Spot gas for next-day delivery to consumers in Boston rose to a record. Prices at Algonquin City Gates, which includes Boston and other New England deliveries, gained 37 percent to $78.6393 per million Btu on the IntercontinentalExchange, the highest settlement in exchange data going back to 2001.
Gas on Williams Co.’s Transco Zone 6 hub for New York City dropped 32 percent to $81.9877 after surging sevenfold to a record $120.6976 per million Btu yesterday.
The U.S. cut its forecast for gas inventories at the end of March, when they bottom out after the heating season, by 200 billion cubic feet to 1.5 trillion, Adam Sieminski, administrator of the EIA, said in an e-mailed statement Jan. 7. He attributed the revision to “a cold December and several large weekly withdrawals.” Supplies totaled 1.687 trillion cubic feet as of March 29 last year.
EIA data scheduled for release tomorrow may show gas inventories fell 104 billion cubic feet in the week ended Jan. 17, according to the median of 16 analyst estimates compiled by Bloomberg.

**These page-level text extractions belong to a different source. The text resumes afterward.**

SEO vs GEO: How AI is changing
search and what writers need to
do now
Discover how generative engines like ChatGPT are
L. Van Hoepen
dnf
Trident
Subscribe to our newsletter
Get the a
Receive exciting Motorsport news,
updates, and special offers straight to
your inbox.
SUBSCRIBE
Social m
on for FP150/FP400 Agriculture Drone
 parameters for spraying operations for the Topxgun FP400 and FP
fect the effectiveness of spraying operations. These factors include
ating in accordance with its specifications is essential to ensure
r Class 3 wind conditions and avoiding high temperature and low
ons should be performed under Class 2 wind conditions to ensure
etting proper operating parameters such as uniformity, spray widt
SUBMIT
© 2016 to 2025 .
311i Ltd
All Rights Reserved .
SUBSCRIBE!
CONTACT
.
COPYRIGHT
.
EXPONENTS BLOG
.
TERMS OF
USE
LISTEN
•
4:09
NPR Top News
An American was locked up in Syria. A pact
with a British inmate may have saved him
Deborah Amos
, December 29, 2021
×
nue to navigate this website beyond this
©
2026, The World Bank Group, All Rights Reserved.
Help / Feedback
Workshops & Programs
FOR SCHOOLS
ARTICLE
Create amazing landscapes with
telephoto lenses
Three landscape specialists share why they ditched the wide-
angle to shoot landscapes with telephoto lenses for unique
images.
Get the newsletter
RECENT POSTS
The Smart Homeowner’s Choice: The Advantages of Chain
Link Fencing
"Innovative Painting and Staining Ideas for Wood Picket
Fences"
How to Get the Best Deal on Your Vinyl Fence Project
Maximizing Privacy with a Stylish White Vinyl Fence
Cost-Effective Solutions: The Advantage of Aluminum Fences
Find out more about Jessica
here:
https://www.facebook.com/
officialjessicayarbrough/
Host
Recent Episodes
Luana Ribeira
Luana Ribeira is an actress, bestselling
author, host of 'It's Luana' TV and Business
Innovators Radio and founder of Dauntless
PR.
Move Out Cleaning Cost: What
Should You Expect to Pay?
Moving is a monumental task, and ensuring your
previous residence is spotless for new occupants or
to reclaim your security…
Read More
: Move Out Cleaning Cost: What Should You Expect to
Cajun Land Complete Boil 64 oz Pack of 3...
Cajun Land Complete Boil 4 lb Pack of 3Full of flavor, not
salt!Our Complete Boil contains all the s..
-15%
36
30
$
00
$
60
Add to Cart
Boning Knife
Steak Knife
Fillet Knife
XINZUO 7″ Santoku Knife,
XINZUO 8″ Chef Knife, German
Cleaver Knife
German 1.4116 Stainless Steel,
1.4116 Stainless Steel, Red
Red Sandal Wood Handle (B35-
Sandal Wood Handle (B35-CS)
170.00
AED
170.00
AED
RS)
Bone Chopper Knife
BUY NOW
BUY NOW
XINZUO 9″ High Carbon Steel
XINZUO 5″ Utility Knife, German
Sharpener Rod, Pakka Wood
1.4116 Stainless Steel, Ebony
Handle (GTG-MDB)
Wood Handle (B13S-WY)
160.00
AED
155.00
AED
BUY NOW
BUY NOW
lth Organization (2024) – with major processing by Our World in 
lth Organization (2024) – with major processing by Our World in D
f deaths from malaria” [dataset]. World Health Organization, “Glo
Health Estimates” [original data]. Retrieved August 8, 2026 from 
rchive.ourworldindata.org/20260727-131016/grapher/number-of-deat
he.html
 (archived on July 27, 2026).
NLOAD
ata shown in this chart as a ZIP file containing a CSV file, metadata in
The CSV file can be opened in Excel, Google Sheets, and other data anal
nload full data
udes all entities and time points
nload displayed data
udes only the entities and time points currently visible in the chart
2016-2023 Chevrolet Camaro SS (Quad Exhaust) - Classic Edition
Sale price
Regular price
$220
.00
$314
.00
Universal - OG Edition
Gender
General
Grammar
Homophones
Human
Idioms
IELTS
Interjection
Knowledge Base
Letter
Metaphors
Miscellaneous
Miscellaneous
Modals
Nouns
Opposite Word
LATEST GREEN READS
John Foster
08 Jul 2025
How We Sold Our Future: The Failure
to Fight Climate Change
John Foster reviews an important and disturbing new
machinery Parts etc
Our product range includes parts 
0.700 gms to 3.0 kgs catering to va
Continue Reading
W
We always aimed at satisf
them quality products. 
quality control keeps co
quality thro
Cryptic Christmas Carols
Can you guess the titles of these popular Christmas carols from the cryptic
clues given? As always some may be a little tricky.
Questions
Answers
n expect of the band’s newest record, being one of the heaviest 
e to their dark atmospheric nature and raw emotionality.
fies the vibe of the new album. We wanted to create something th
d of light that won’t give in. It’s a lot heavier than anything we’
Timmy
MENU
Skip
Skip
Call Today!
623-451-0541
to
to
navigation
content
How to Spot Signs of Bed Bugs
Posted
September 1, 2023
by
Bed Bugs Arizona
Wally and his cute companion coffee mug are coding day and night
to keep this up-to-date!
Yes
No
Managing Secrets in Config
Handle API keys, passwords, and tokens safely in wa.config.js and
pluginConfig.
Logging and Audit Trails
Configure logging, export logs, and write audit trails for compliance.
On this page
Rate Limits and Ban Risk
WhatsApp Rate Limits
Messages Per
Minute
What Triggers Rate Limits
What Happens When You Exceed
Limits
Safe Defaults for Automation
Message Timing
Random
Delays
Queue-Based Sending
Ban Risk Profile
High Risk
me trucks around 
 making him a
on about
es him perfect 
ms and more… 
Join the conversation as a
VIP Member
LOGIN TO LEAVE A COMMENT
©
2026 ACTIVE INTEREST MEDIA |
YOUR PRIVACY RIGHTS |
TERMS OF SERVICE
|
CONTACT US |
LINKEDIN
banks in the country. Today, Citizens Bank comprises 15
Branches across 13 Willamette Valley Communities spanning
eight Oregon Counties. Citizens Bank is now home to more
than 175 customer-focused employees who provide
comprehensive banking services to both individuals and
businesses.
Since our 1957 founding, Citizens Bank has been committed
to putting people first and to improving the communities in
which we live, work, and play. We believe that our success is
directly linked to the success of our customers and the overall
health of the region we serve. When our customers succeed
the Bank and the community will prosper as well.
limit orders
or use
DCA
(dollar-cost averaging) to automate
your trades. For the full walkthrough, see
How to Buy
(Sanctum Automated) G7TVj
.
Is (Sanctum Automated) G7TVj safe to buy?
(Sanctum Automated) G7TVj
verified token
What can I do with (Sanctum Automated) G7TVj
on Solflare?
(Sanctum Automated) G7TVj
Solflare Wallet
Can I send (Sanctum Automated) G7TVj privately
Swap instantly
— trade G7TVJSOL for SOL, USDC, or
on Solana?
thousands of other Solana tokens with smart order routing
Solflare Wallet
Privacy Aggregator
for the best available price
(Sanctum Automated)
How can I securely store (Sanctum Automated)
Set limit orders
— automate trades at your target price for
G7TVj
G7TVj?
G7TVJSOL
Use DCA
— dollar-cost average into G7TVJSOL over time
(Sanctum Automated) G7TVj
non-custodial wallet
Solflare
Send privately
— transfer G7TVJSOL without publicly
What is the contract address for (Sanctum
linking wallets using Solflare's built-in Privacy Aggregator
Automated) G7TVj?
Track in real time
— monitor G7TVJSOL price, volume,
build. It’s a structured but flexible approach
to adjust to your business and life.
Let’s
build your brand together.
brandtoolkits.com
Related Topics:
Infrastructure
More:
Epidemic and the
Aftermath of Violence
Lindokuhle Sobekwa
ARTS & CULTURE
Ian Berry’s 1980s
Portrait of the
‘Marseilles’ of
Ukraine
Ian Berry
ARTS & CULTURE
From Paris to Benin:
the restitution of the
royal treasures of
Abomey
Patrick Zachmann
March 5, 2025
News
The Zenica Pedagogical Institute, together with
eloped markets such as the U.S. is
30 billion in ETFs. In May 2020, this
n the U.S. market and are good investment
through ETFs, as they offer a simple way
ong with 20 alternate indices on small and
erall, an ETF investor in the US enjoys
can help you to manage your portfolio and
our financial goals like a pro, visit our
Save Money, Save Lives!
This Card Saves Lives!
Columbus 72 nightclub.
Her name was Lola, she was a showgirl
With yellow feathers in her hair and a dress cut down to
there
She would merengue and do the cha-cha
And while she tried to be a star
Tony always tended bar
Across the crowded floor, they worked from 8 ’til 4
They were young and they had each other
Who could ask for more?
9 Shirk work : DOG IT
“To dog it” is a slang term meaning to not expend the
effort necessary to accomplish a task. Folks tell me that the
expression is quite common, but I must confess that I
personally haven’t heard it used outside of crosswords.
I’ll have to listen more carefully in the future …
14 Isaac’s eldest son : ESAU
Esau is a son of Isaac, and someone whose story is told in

The five-year average decline for the period is 181 billion. Supplies dropped by 168 billion in the same week last year.
Stockpiles totaled 2.53 trillion cubic feet in the seven days ended Jan. 10, 14.9 percent below the five-year average and 20.7 percent below year-earlier inventories.
Sterne Agee & Leach Inc. raised its 2014 U.S. natural gas price forecast to $4.25 per thousand cubic feet ($4.15 per million Btu) from $4, Tim Rezvan, an analyst at the brokerage in New York, said in a note to clients today. Rezvan cited increasing shipments via pipeline to Mexico, the potential for LNG exports and a “Hail Mary” withdrawal from gas storage amid cold weather.